→ Tasks to carry out:
a: According to the Logue interview, which poets did Miss Crowe introduce him to?
b: Does each statement agree with the Logue interview? (i) Logue was born in Portsmouth. (ii) His first book of poems was published in London. (iii) When he played in the grotto as a boy, he knew who Pope was.
c: Reproduce the Logue interview word for word, beginning at the words "My elocution mistress, Miss" and stopping after "good at it?".
** Opening Excerpted passage block **
Logue’s account of the Iliad has been described as one of the major achievements of postwar English poetry, the most important translation since Ezra Pound’s “Homage to Sextus Propertius.” George Steiner has called it “a work of genius . . . the most magnificent act of translation going on in the English language at the moment,” while Louis MacNeice praised it as “not a translation but a remarkable achievement of empathy,” and Henry Miller exclaimed, “I’m crazy about it. Haven’t seen such poetry in ages.”

Christopher Logue was born in 1926 in Portsmouth, England and was educated at Prior Park College, Bath and Portsmouth Grammar School. At seventeen he volunteered for the Army, and in 1946 he was sent to Palestine, where he was sentenced to two years’ imprisonment for the illegal possession of government property. On his release in 1948 he returned to England and lived with his parents on public assistance before moving to Paris in 1951.

His first book of poems, Wand and Quadrant, was published in 1953 by Collection Merlin in Paris. Three years later A. A. M. Stols of the Hague published Devil, Maggot and Son. He moved back to London in 1958, and in the years that followed he went on to produce poetry, translations of Villon and Neruda, plays, film scripts, songs, and sketches. He has been a contributor to the satirical magazine Private Eye since 1960, and has published two collections from his column “True Stories” in books of the same title.

He lives with his journalist wife, Rosemary Hill, in Camberwell Grove, South London, and works in a quiet office at the top of the house. It overlooks on the street side one of the finest rows of Georgian houses in London and on the garden side the church of St. Giles, whose elegant spire rises over the trees and the low garden wall. He speaks in a deep, distinctive voice with a clear, melodious diction.

 

INTERVIEWER

A critic once remarked that your Iliad is the work of your genius, while your own poetry is the product of your talent. Let’s start with the latter. When did you become aware of your talent for poetry? What triggered it?

CHRISTOPHER LOGUE

My elocution mistress, Miss Crowe. As a child I had a deep voice. People would comment. My mother wanted me to be a priest or an actor, but seeing that there wasn’t much chance of the priesthood, she plumped for acting and sent me for elocution lessons. Miss Crowe was an attractive woman. I used to sit on the floor and look up her skirt—and that’s how I became a poet. She taught me how to scan, and introduced me to many good poets: Browning, Tennyson, Bridges, Kipling. My next contact with poetry was when I went to Priory Park, a Catholic boarding school located in a beautiful Palladian house built by Ralph Allen, a friend of Alexander Pope. On its grounds was a grotto built by Allen for Pope. I used to go and play there, although it was by then a dank, derelict place. I had no idea who Pope was.

INTERVIEWER

How about English? Were you good at it?

LOGUE

Yes. We did Shakespeare’s Henry V, and I loved it. I memorized chunks of it. People often say that their school put them off Shakespeare for life. That is nonsense. They had no taste for it and are ashamed of that, so they blame the school, the teacher, or the poet.
** Closing Excerpted passage block **
** Opening Record excerpts block **
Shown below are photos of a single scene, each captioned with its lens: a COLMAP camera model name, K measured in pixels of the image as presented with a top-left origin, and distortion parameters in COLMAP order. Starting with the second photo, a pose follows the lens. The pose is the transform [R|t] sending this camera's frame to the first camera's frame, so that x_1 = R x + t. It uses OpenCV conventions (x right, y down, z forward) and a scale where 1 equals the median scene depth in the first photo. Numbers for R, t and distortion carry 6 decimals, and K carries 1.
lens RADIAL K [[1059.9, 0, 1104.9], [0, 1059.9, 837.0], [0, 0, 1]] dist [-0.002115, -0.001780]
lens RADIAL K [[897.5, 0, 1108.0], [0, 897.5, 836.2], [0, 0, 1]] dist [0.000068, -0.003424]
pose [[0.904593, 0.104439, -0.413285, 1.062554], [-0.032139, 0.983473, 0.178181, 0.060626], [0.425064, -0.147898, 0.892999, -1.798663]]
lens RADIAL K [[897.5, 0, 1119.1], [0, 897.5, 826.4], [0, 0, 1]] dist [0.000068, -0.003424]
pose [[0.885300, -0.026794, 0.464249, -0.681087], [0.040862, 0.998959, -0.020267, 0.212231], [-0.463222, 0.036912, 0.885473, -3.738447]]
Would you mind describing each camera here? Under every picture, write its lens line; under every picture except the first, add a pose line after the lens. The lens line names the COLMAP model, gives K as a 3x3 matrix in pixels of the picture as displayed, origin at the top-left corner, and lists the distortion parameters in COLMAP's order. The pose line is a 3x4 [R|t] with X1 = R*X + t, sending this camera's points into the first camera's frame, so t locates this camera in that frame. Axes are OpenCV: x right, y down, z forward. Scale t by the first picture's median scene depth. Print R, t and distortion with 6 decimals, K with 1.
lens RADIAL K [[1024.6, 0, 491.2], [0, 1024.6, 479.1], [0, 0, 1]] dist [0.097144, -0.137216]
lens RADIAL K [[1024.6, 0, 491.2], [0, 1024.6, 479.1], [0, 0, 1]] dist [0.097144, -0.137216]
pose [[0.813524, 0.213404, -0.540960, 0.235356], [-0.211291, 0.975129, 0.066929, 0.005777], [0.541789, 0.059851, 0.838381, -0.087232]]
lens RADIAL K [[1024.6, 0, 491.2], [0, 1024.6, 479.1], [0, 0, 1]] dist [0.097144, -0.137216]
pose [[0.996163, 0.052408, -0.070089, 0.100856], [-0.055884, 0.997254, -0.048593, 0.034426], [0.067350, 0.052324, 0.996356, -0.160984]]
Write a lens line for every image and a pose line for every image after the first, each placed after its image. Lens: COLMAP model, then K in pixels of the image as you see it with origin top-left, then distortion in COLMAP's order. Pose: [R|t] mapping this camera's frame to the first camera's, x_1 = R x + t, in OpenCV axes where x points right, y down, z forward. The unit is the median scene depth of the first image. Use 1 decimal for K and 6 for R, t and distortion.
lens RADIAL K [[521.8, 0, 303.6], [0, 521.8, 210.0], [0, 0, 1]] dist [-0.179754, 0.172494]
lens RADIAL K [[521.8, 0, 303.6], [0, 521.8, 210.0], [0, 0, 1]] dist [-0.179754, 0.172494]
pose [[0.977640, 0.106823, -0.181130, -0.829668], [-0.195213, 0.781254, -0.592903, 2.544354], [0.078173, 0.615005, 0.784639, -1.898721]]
** Closing Record excerpts block **
→ Per-task outputs:
a: Browning, Tennyson, Bridges, Kipling

b:
(i) Yes: "Christopher Logue was born in 1926 in Portsmouth, England"
(ii) No: "His first book of poems, Wand and Quadrant, was published in 1953 by Collection Merlin in Paris."
(iii) No: "I had no idea who Pope was."

c:
My elocution mistress, Miss Crowe. As a child I had a deep voice. People would comment. My mother wanted me to be a priest or an actor, but seeing that there wasn’t much chance of the priesthood, she plumped for acting and sent me for elocution lessons. Miss Crowe was an attractive woman. I used to sit on the floor and look up her skirt—and that’s how I became a poet. She taught me how to scan, and introduced me to many good poets: Browning, Tennyson, Bridges, Kipling. My next contact with poetry was when I went to Priory Park, a Catholic boarding school located in a beautiful Palladian house built by Ralph Allen, a friend of Alexander Pope. On its grounds was a grotto built by Allen for Pope. I used to go and play there, although it was by then a dank, derelict place. I had no idea who Pope was.

INTERVIEWER

How about English? Were you good at it?